### [TASKS TO CARRY OUT]
1. Decide whether each statement agrees with the automaton assignment: (a) the program must output either YES, or NO together with a rejected word; (b) the first input line holds four numbers; (c) every initial state must appear in the list of states. Answer each with yes or no, quoting the deciding words.
2. Using the automaton assignment, answer the following:
(a) Which solver does the program run?
(b) How is a transition represented in the input?
(c) What does the last line of the input contain?
3. Carry on the automaton assignment after its final sentence.

### [QUOTED PASSAGE]
========

Consider the following problem: does the given non-deterministic finite-state automaton A accept all words of given length n? The automaton is presented as A = (Σ, Q, I, F, δ), where Σ = {a1, . . . , ak } is the alphabet, Q = {q1, . . . , ql } is the set of states, I ⊆ Q is the set of initial states, F ⊆ Q is the set of final states, and δ ⊆ Q × Σ × Q is the set of transitions. The automaton accepts a word w if there exists a run of A on w that begins in a state from I and ends in a state from F. Write a program that reads the automaton and the number n from standard input (in the format described below), translates the problem above to SAT, runs Z3 over it, and writes to standard output either YES, or NO followed by some rejected word (in the format described below).

Input

The first line of the input contains 5 numbers: k (the number of symbols in the alphabet), l (the number of states), l1 (the number of initial states), lf (the number of final states), and m (the number of transitions). The second line contains k distinct words a1, . . . , ak separated by single spaces, representing the symbols of the alphabet. The third line contains l distinct words q1 , . . . , ql separated by single spaces, representing the states of the automaton. The fourth line contains l1 distinct words separated by single spaces, representing the initial states; each of these words occurs in the list of states (the third line). The fifth line contains lf distinct words separated by single spaces, representing the final states; each of these words occurs in the list of states (the third line). The next m lines represent the transitions. A transition is represented as p a q. Such a transition can be executed if the current state of the automaton is p, and the current symbol is a. The automaton changes its state to q, and moves to the next symbol. For each transition, the words p and q appear in the list of states (the third line), and the word a appears in the list of symbols (the second line). The last line of the input contains a single number n, representing the length of input words.

========

(Stored items from a collection)
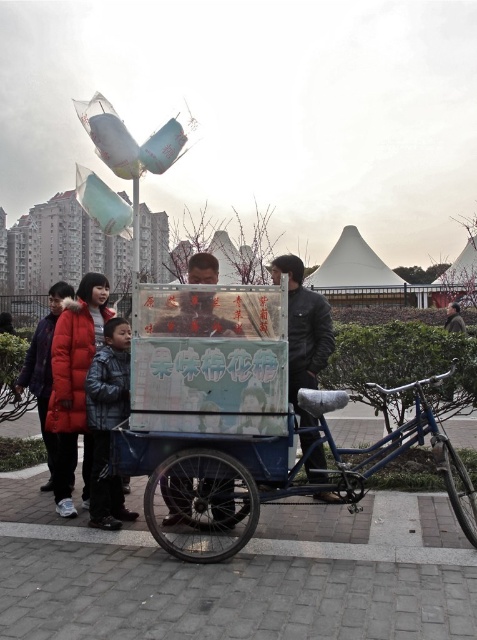
Question: Which of the following is the closest to the observer?

Choices:
 (A) (105, 483)
 (B) (223, 451)

Answer: (B)

Question: Does blue metallic bicycle at center have a lesser width compared to dark gray jacket at lower left?

Choices:
 (A) yes
 (B) no

Answer: (B)

Question: Can you confirm if dark gray jacket at lower left is positioned below metallic cart at center?

Choices:
 (A) no
 (B) yes

Answer: (A)

Question: Among these objects, which one is nearest to the camera?

Choices:
 (A) metallic cart at center
 (B) black leather jacket at center

Answer: (A)

Question: Which of the following is the farthest from the observer?

Choices:
 (A) metallic cart at center
 (B) dark gray jacket at lower left

Answer: (B)

Question: Can you confirm if blue metallic bicycle at center is wider than dark gray jacket at lower left?

Choices:
 (A) no
 (B) yes

Answer: (B)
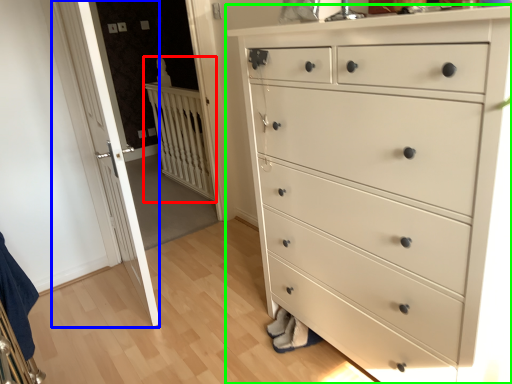
Question: Which object is positioned closest to balustrade (highlighted by a red box)? Select from door (highlighted by a blue box) and chest of drawers (highlighted by a green box).

Choices:
 (A) door
 (B) chest of drawers

Answer: (A)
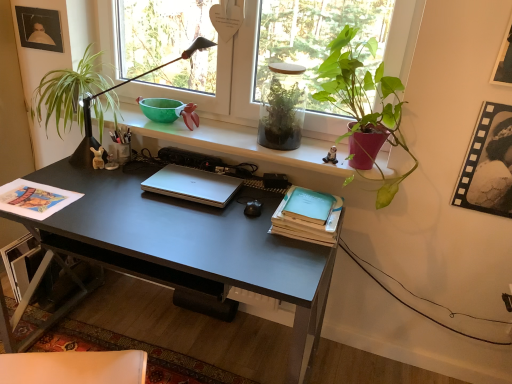
This screenshot has width=512, height=384. I want to click on free spot above silver metallic laptop at center (from a real-world perspective), so (x=195, y=187).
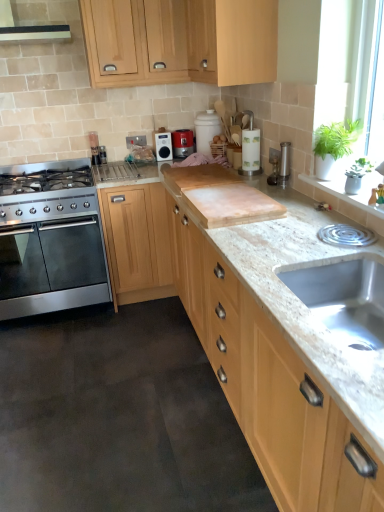
Question: In which direction should I rotate to look at matte black radio at center, arranged as the first kitchen appliance when viewed from the left?

Choices:
 (A) left
 (B) right

Answer: (A)

Question: From a real-world perspective, does metallic silver toaster at center, which is counted as the 1th kitchen appliance, starting from the right, stand above light wood cabinet at upper center, which is the first cabinetry from top to bottom?

Choices:
 (A) yes
 (B) no

Answer: (B)

Question: Is metallic silver toaster at center, the second kitchen appliance when ordered from left to right, far from light wood cabinet at upper center, the third cabinetry ordered from the bottom?

Choices:
 (A) no
 (B) yes

Answer: (A)

Question: Considering the relative sizes of metallic silver toaster at center, the second kitchen appliance when ordered from left to right, and light wood cabinet at upper center, which is the first cabinetry from top to bottom, in the image provided, is metallic silver toaster at center, the second kitchen appliance when ordered from left to right, bigger than light wood cabinet at upper center, which is the first cabinetry from top to bottom,?

Choices:
 (A) no
 (B) yes

Answer: (A)

Question: Considering the relative positions of metallic silver toaster at center, which is counted as the 1th kitchen appliance, starting from the right, and light wood cabinet at upper center, which is the first cabinetry from top to bottom, in the image provided, is metallic silver toaster at center, which is counted as the 1th kitchen appliance, starting from the right, in front of light wood cabinet at upper center, which is the first cabinetry from top to bottom,?

Choices:
 (A) no
 (B) yes

Answer: (A)

Question: Can you confirm if metallic silver toaster at center, which is counted as the 1th kitchen appliance, starting from the right, is wider than light wood cabinet at upper center, which is the first cabinetry from top to bottom?

Choices:
 (A) yes
 (B) no

Answer: (B)

Question: From the image's perspective, is metallic silver toaster at center, which is counted as the 1th kitchen appliance, starting from the right, located beneath light wood cabinet at upper center, the third cabinetry ordered from the bottom?

Choices:
 (A) yes
 (B) no

Answer: (A)

Question: Is stainless steel oven at left further to camera compared to metallic silver toaster at center, which is counted as the 1th kitchen appliance, starting from the right?

Choices:
 (A) yes
 (B) no

Answer: (B)

Question: From a real-world perspective, is stainless steel oven at left physically above metallic silver toaster at center, which is counted as the 1th kitchen appliance, starting from the right?

Choices:
 (A) no
 (B) yes

Answer: (A)

Question: Considering the relative positions of stainless steel oven at left and metallic silver toaster at center, which is counted as the 1th kitchen appliance, starting from the right, in the image provided, is stainless steel oven at left in front of metallic silver toaster at center, which is counted as the 1th kitchen appliance, starting from the right,?

Choices:
 (A) yes
 (B) no

Answer: (A)

Question: Would you say stainless steel oven at left is a long distance from metallic silver toaster at center, the second kitchen appliance when ordered from left to right?

Choices:
 (A) no
 (B) yes

Answer: (B)

Question: From a real-world perspective, is stainless steel oven at left positioned under metallic silver toaster at center, the second kitchen appliance when ordered from left to right, based on gravity?

Choices:
 (A) yes
 (B) no

Answer: (A)

Question: From the image's perspective, would you say stainless steel oven at left is positioned over metallic silver toaster at center, the second kitchen appliance when ordered from left to right?

Choices:
 (A) yes
 (B) no

Answer: (B)

Question: Does matte black radio at center, which ranks as the second kitchen appliance in right-to-left order, have a larger size compared to light wood cabinet at upper center, which is the second cabinetry from bottom to top?

Choices:
 (A) no
 (B) yes

Answer: (A)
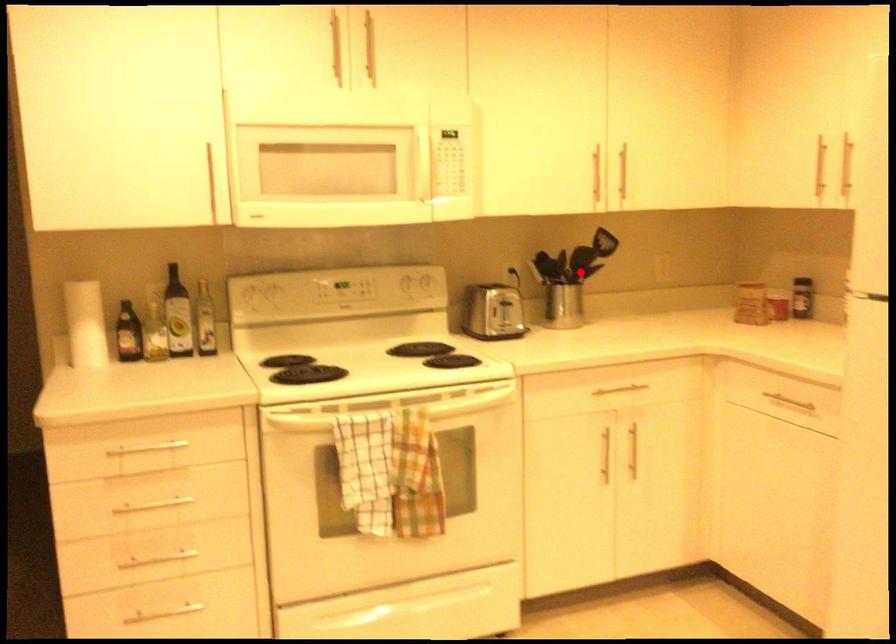
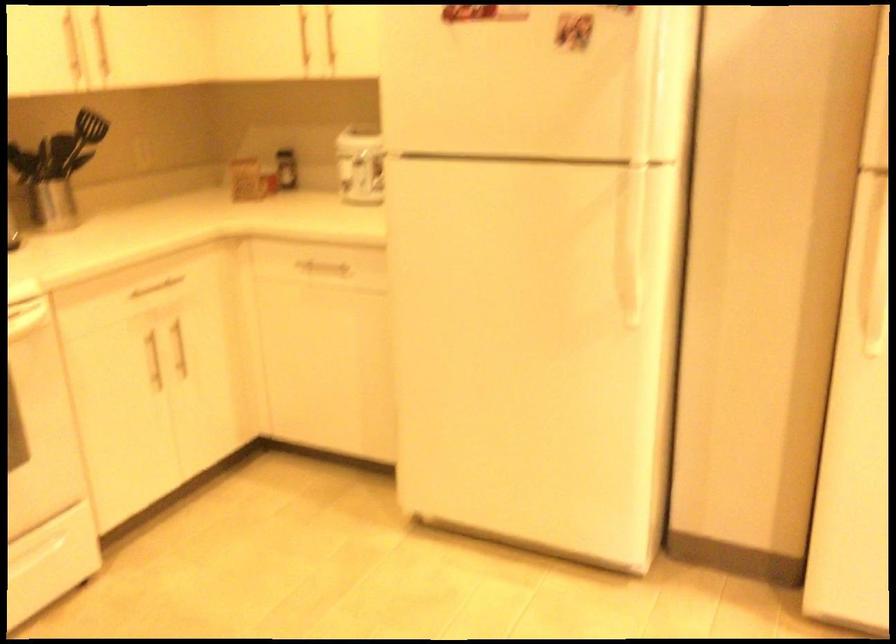
Locate, in the second image, the point that corresponds to the highlighted location in the first image.

(56, 169)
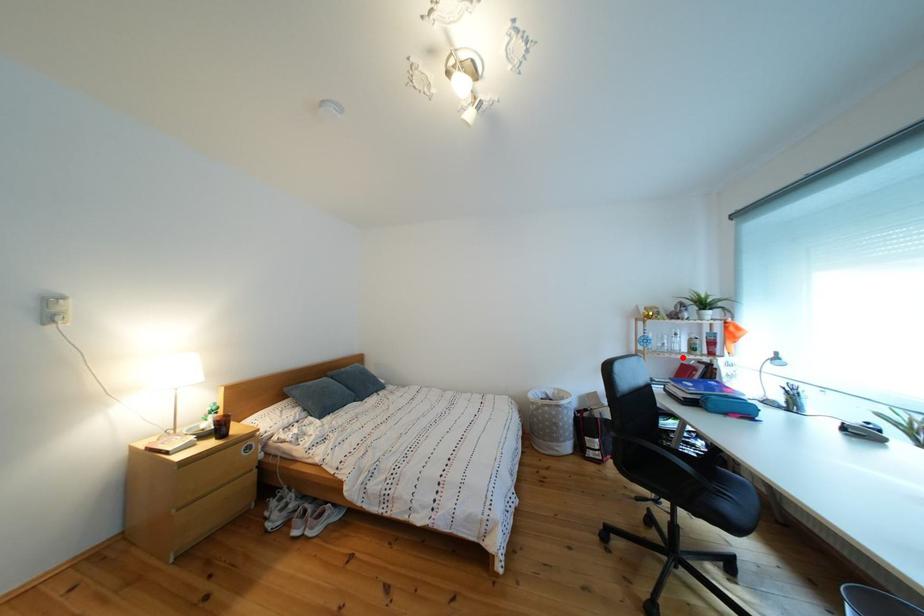
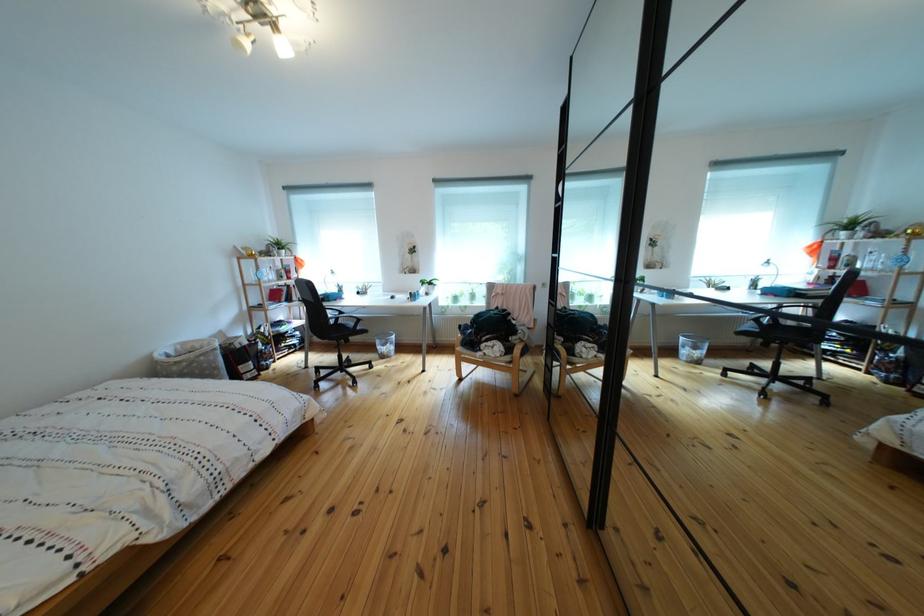
The point at the highlighted location is marked in the first image. Where is the corresponding point in the second image?

(282, 286)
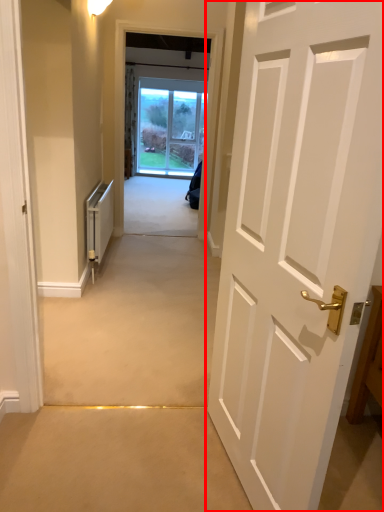
Question: From the image's perspective, where is door (annotated by the red box) located in relation to appliance in the image?

Choices:
 (A) below
 (B) above

Answer: (A)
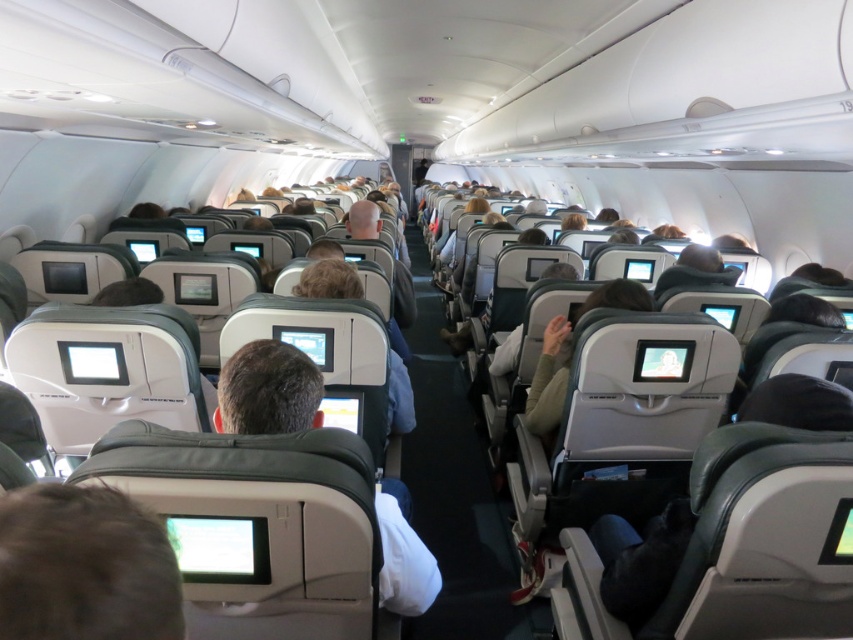
You are a flight attendant checking the cabin. You notice the dark brown hair at lower left and the matte gray seat at center. Which object is located to the left of the other?

The dark brown hair at lower left is positioned on the left side of matte gray seat at center.

You are a flight attendant carrying a 1 meter long tray. You need to walk down the aisle between the dark brown hair at lower left and the matte gray seat at center. Can you pass through without tilting the tray?

The distance between the dark brown hair at lower left and the matte gray seat at center is 80.79 centimeters. Since the tray is 1 meter long, it would not fit within the space, so you cannot pass through without tilting the tray.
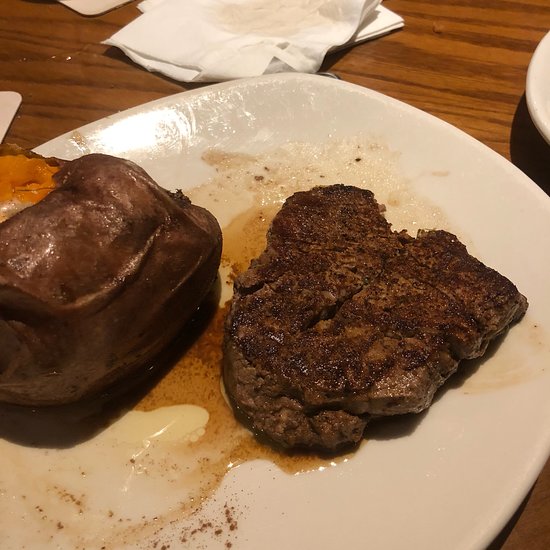
Locate an element on the screen. This screenshot has width=550, height=550. table is located at coordinates (525, 534).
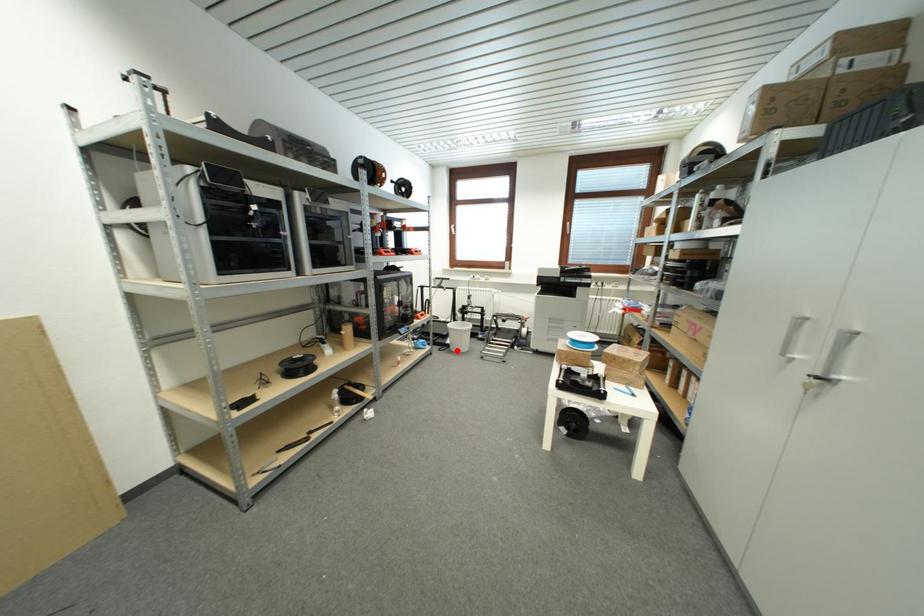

========

### [WRITTEN RESPONSES]
1.
(a) Yes: "writes to standard output either YES, or NO followed by some rejected word"
(b) No: "The first line of the input contains 5 numbers"
(c) Yes: "representing the initial states; each of these words occurs in the list of states"

2.
(a) Z3
(b) As p a q
(c) A single number n, representing the length of input words

3.
Output

If all words of length n are accepting, the first and only line of the output should contain YES. Otherwise, the first line should contain NO, the second line should be empty, and the third line should contain an input word of length n rejected by the automaton. The rejected input word should be represented as a sequence of n symbols from the alphabet, separated by single spaces.

Example

For the input data:

2 4 1 1 6
a b
i a b f
i
f
i a i
i b i
i a a
i b b
a a f
b b f
3

a correct result is:

NO

a b a

Allowed languages

We recommand that you write your solution in Python.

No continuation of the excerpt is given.